• **TASK BRIEF**
Write out every record exactly as it appears. Skip the pictures.

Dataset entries
***

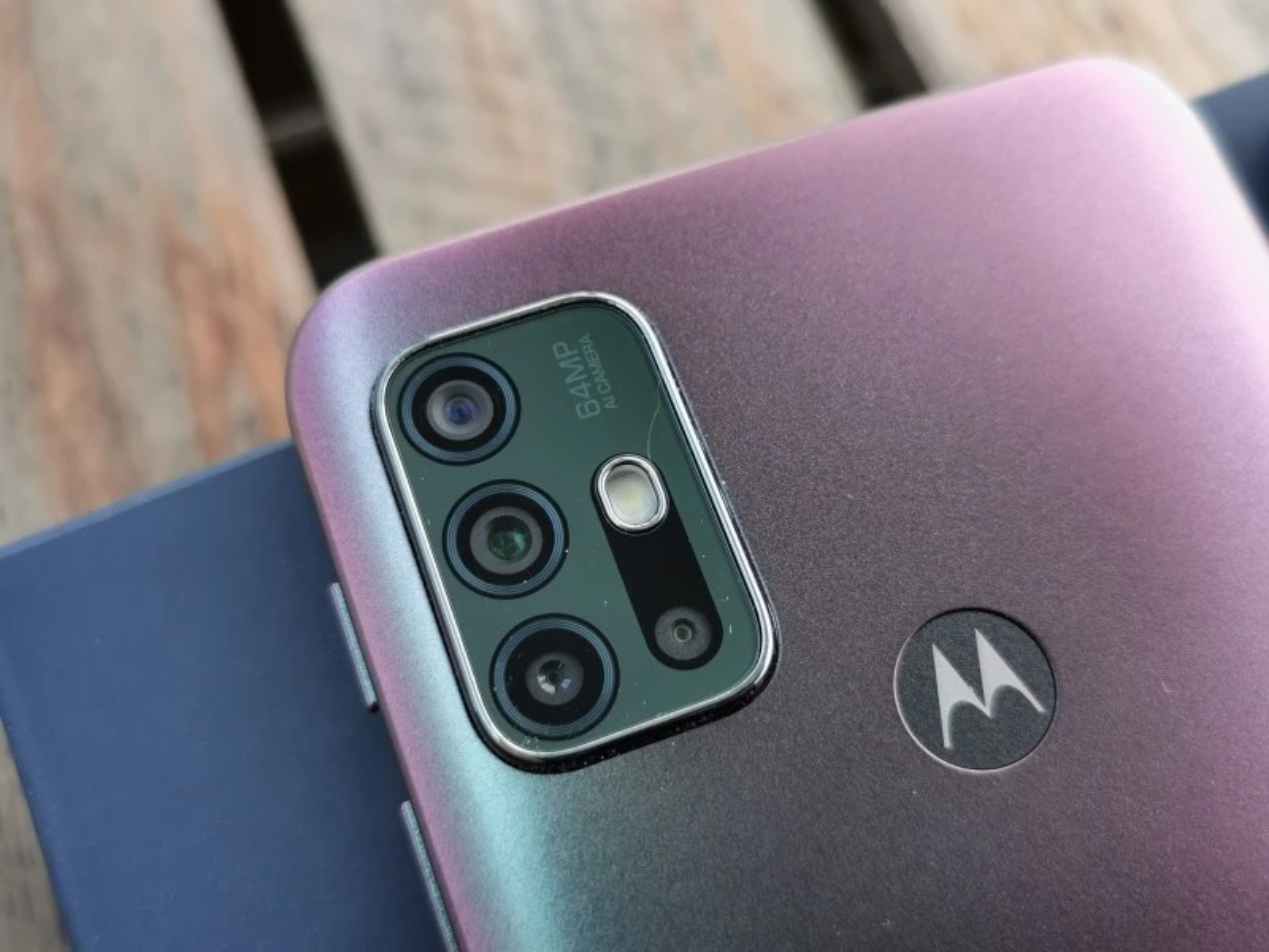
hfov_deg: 47.9
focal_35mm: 39
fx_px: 1430
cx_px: 634
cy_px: 476
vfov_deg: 36.8
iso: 50
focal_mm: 5.56
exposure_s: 1/461
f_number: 1.6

***

• **ANSWER SPACE**
hfov_deg: 47.9
focal_35mm: 39
fx_px: 1430
cx_px: 634
cy_px: 476
vfov_deg: 36.8
iso: 50
focal_mm: 5.56
exposure_s: 1/461
f_number: 1.6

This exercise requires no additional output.